Task item |
Would you set down every entry again, exactly as written?

Start of Records provided

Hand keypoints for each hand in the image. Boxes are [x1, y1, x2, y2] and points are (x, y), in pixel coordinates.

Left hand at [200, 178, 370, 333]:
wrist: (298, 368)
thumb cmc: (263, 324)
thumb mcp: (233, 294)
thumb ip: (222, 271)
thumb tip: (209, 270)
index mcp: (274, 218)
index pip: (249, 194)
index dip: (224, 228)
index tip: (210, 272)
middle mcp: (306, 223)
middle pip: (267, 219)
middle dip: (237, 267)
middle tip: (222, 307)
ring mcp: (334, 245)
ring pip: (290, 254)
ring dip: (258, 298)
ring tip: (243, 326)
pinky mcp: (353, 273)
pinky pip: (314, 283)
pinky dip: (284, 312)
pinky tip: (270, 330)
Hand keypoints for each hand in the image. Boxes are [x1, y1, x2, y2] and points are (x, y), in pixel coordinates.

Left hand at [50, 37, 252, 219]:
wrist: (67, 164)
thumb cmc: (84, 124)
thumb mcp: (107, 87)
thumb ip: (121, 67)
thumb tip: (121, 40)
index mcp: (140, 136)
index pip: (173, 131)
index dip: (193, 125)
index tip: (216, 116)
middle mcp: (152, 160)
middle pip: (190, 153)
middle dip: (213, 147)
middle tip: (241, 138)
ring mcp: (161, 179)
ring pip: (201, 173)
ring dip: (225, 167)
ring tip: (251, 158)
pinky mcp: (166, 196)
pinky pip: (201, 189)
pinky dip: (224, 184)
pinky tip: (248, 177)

End of Records provided

Response to the task |
Hand keypoints for each hand in the image. Boxes are [x1, y1, x2, y2] and points are (x, y), in pixel coordinates.

Left hand at [200, 178, 370, 333]:
wrist: (298, 368)
thumb cmc: (263, 324)
thumb mcp: (233, 294)
thumb ip: (222, 271)
thumb tip: (209, 270)
index mcp: (274, 218)
index pip: (249, 194)
index dip: (224, 228)
index tip: (210, 272)
middle mcp: (306, 223)
middle pip: (267, 219)
middle dip: (237, 267)
middle tip: (222, 307)
ring mcp: (334, 245)
ring pip: (290, 254)
ring dip: (258, 298)
ring tip: (243, 326)
pinky mcp: (353, 273)
pinky pip: (314, 283)
pinky dip: (284, 312)
pinky tip: (270, 330)
Hand keypoints for each hand in the image. Boxes are [x1, y1, x2, y2] and points are (x, y), in pixel coordinates.

Left hand at [50, 37, 252, 219]:
wrist: (67, 164)
thumb cmc: (84, 124)
thumb mcp: (107, 87)
thumb ip: (121, 67)
thumb tip: (121, 40)
index mcp: (140, 136)
index pip: (173, 131)
index dip: (193, 125)
index tip: (216, 116)
middle mcp: (152, 160)
middle pip: (190, 153)
middle dip: (213, 147)
middle tip: (241, 138)
ring mcp: (161, 179)
ring pip: (201, 173)
ring dip: (225, 167)
ring tip: (251, 158)
pinky mcp: (166, 196)
pinky pip: (201, 189)
pinky dip: (224, 184)
pinky tip: (248, 177)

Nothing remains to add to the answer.